La réception critique et publique est à la hauteur de l’événement. Élogieux, les retours saluent unanimement le ton plus sombre et mature de cet épisode. Côté box-office, le film écrase tout sur son passage : avec un démarrage historique dans le monde entier, Brand New Day s’impose déjà comme le plus gros succès cinématographique de l’année.

Positionnement dans le MCU, mutants et cap sur Avengers: Doomsday

Où se situe Brand New Day dans la grande fresque Marvel ? Le film s’inscrit au cœur de la Phase 6 du MCU. En introduisant la mutation et le personnage de Jean Grey, ce Spider-Man pose officiellement les premières pierres de l’arrivée de la communauté mutante et des X-Men dans l’univers principal.

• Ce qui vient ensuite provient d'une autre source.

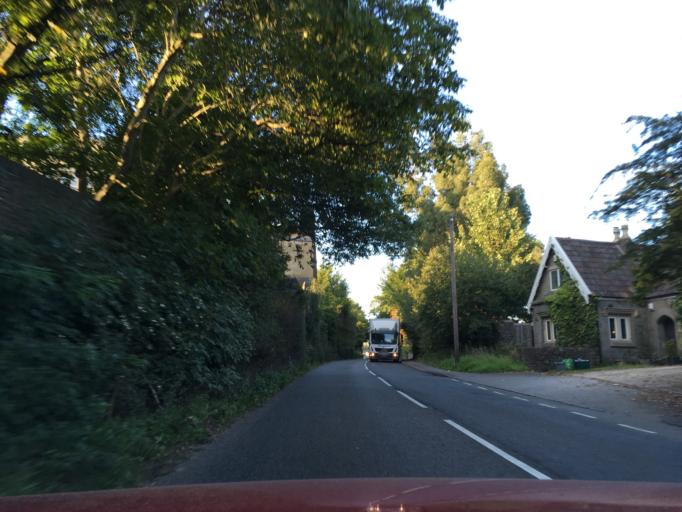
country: GB
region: England
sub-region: South Gloucestershire
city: Winterbourne
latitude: 51.5065
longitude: -2.5195
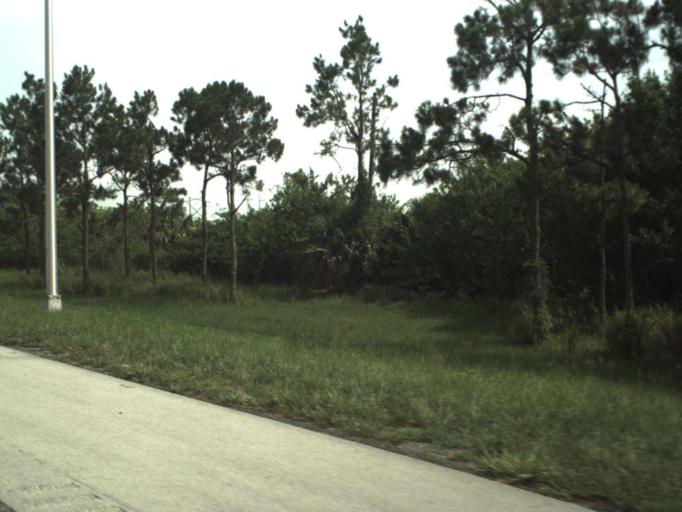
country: US
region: Florida
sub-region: Saint Lucie County
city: Lakewood Park
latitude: 27.5300
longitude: -80.4577
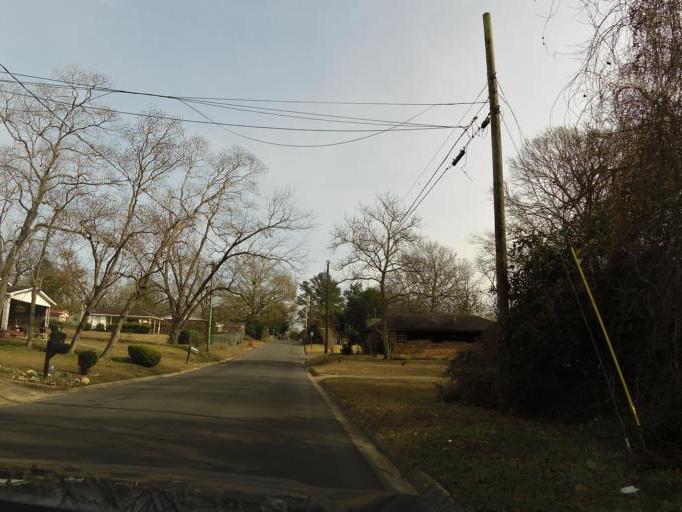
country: US
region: Alabama
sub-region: Houston County
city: Dothan
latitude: 31.2265
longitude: -85.3798
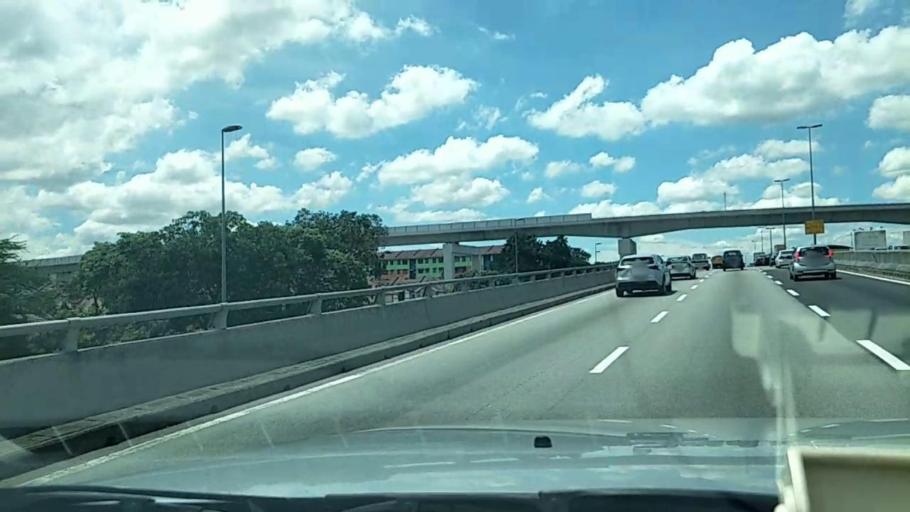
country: MY
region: Selangor
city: Subang Jaya
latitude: 3.0086
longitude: 101.6111
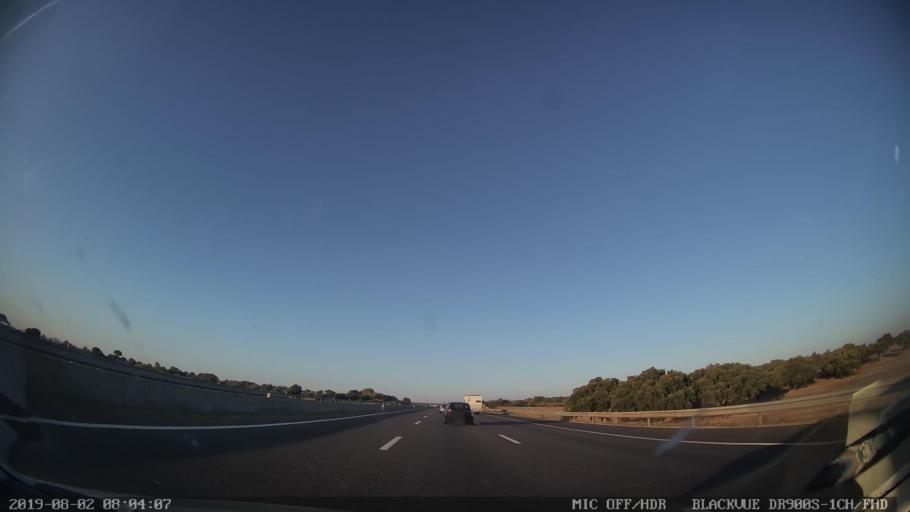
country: PT
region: Santarem
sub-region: Cartaxo
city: Pontevel
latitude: 39.1718
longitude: -8.8442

Mais ce n’est pas tout : l’isolement de Peter Parker et les événements de ce film préparent le terrain pour le très attendu Avengers: Doomsday. Privé de ses repères habituels, Spider-Man devra réapprendre à faire confiance et à s’intégrer à une équipe face à la menace cosmique et multiverselle qui s’annonce.

À quoi s’attendre pour la suite ?

Spider-Man : Brand New Day ne se contente pas de relancer la franchise : il redéfinit intégralement le statut de son héros. En ressortant de la salle, une chose est sûre : l’avenir de Peter Parker promet d’être plus complexe, plus intense et plus excitant que jamais. Entre la gestion des mutants, la menace d’un multivers en crise et sa quête de reconstruction personnelle, le Tisseur n’a pas fini de faire vibrer le grand écran.